Slipping the flex cuffs out of my hoodie’s front pouch, I straddle him from behind and grab his wrist.
“What the fuck?” His head jerks up, but before he even knows what’s happening, I have his hands restrained at his back.
“Who the fuck are you?” he bellows, his body bending to look over his shoulder at me as he tries to wrestle me off.
He’s bigger than me still. He twists and squirms under my weight, but I made sure I’d keep the upper hand.
Pressing my forearm into his back, I lean down, and flick my blade open. “Time to pay up, Ely.” I wag the tip in front of his face. “The devil has come to collect your soul.”
“What?” His voice is hoarse, and I catch the deep crease between his brows as his eyes lock with mine. He doesn’t understand what’s going on yet.
But he will.
“Johnathan and Thomas are dead, and you’re next,” I clarify, listening to the muffled screams coming from the other room as Ash is carving up Ely’s second henchman.
My guy hears it too. His eyes swing to the open bedroom door before returning to me, and I see a glimmer of realization sparking. He knows I’m not bluffing.
But he still doesn’t grasp the reason I’m here. “Why?” he has the fucking nerve to ask.
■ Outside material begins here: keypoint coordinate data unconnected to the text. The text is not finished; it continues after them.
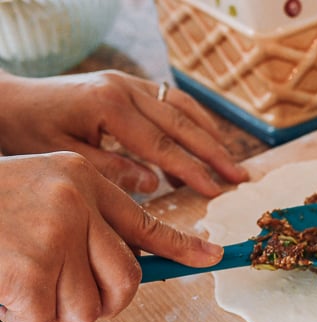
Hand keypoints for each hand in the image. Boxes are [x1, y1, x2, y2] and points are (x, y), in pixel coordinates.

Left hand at [0, 70, 248, 196]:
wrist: (9, 101)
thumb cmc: (31, 132)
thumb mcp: (65, 158)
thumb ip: (111, 171)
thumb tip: (152, 182)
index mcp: (108, 107)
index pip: (162, 146)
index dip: (193, 171)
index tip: (216, 191)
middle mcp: (123, 88)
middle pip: (181, 123)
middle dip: (214, 152)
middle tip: (240, 177)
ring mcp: (126, 82)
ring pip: (181, 107)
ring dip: (210, 134)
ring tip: (230, 161)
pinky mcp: (126, 83)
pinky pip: (170, 100)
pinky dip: (193, 119)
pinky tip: (206, 138)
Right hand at [0, 152, 223, 321]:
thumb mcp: (39, 193)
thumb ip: (85, 224)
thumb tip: (130, 275)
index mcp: (79, 177)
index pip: (143, 222)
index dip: (181, 247)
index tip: (215, 256)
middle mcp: (75, 199)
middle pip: (124, 283)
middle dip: (97, 300)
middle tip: (54, 288)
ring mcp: (53, 231)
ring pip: (87, 308)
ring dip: (49, 307)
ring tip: (15, 274)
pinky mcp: (28, 267)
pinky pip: (45, 317)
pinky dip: (18, 313)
I stab my knife into the pillow beside his head. Rage shooting through my veins, I rip my mask down and growl, “Remember me?”
Ely refocuses on my face, then his eyes widen. “M-Mason,” he stammers.
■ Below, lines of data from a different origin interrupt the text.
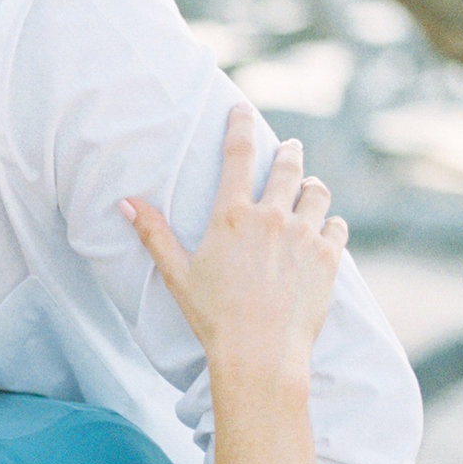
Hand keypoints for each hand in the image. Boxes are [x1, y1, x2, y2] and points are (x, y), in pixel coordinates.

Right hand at [121, 106, 344, 374]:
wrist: (260, 354)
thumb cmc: (214, 317)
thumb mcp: (178, 274)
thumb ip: (154, 234)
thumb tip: (125, 203)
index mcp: (232, 216)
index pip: (237, 155)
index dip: (238, 126)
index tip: (241, 109)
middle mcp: (271, 216)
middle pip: (288, 165)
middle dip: (289, 152)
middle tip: (289, 149)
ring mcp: (304, 235)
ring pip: (318, 191)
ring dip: (312, 187)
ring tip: (309, 189)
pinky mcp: (329, 257)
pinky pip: (337, 226)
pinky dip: (331, 225)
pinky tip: (325, 230)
I reach into my pouch again, getting out the garrote. I don’t want this to be quick. I need him to suffer.
Gripping the little wooden handles at each end, I loop the wire around his neck and pull.
Ely’s muscles jerk as the line draws tight, and I cut off his carotid artery. I want to feel the life drain out of him.
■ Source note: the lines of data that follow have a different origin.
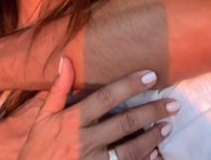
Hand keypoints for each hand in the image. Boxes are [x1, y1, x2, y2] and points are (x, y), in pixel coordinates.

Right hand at [19, 57, 177, 159]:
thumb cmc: (37, 149)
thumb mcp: (42, 119)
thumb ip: (58, 90)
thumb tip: (66, 59)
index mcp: (72, 121)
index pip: (106, 97)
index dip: (130, 85)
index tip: (150, 76)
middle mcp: (85, 141)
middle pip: (125, 122)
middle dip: (152, 111)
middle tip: (173, 104)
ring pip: (131, 149)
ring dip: (152, 137)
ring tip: (167, 126)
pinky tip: (157, 154)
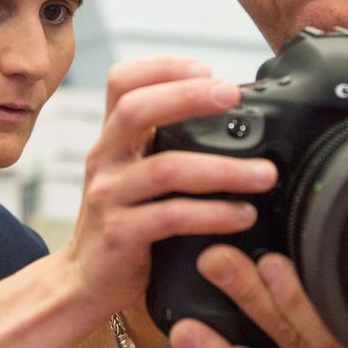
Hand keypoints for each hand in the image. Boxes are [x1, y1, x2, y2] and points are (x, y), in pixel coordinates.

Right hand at [63, 58, 277, 317]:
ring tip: (264, 175)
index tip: (206, 69)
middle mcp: (105, 159)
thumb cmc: (122, 223)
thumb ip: (163, 147)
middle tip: (233, 95)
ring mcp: (109, 196)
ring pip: (166, 168)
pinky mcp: (120, 234)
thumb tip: (230, 121)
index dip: (161, 67)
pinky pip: (171, 217)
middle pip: (136, 109)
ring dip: (223, 168)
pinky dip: (213, 214)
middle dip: (188, 96)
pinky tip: (242, 215)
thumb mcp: (133, 175)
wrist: (83, 281)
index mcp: (112, 139)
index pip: (121, 82)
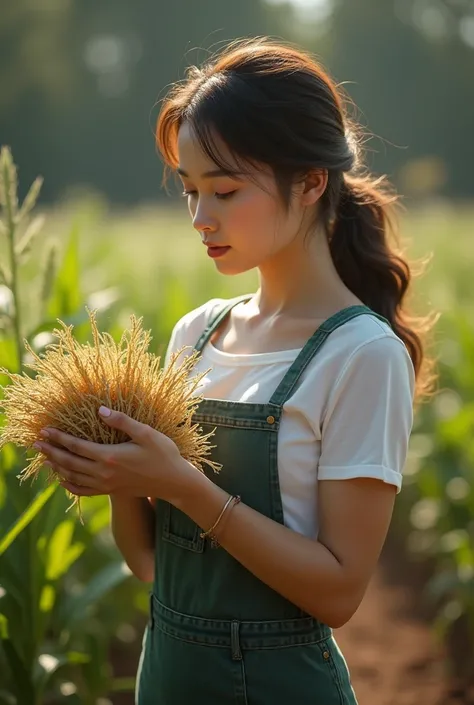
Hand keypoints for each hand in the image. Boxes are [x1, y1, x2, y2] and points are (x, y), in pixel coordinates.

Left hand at [33, 405, 195, 501]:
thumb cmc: (163, 454)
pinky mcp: (111, 492)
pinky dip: (69, 485)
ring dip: (56, 467)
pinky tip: (62, 478)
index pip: (76, 446)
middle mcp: (104, 473)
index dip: (58, 438)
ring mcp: (106, 485)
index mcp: (110, 456)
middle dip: (51, 452)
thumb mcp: (146, 433)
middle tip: (36, 443)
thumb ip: (122, 421)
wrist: (174, 482)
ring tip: (44, 458)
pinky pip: (83, 491)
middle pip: (69, 462)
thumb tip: (99, 410)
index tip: (45, 430)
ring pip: (73, 477)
My tension on the garrote jitters under the force I’m putting up with every second that ticks by. The wire slices through the skin at his jugular, and blood stains the white sheets before he loses the fight and goes limp.
Unwinding the line, I tuck it back into my sweatshirt and lift off his body to flip him around under me. I switch into autopilot. I can’t stop myself from ripping the knife free and plunging it into his chest.
Again and again I stab him, my gloved grip slick. All I see is red. I can’t stop.
I hear a shot go off but ignore it still stuck in my blind rampage. I’m drenched in Ely’s blood.
Then Ash is beside me. “Mace…” He yanks on my shoulder. “Mace, stop! That’s enough. He’s dead.”
I turn and see him shove a hand gun I’ve never seen before into the front of his waistband. Then both his hands are pulling me. “Let’s go.”
I sheath my blade and climb off Ely’s mutilated corpse to follow Ash into the kitchen. When we pass the other two bodies in the living room, I notice the bullet hole in Thomas’ forehead.
“Where did you get a gun?” I ask, reaching for the bottle of cheap vodka on the counter.
Is it the man’s own? I don’t know if he was packing or where Ely stashed his.
“DeMarco.”
I pop the cap on the liquor as Ash continues his rifling. Drawers and cabinets slam. “You know they can match that shit, right?” It’s why I prefer knives. We leave nothing behind.
“Relax.” He sets down two more bottles he found tucked away. “It went right through. I picked up the slug and the casing too. The cops won’t match shit.”
I pour a trail from the kitchen into the living room, dousing the bodies there for good measure while Ash stuffs rags into the two additional bottles.
“Here.” Meeting up with me, he hands me one.
I pull out my lighter and watch the rag catch fire before launching the bottle through the open bedroom door. My aim ensures it smashes against the wall to disperse the flammable substance properly.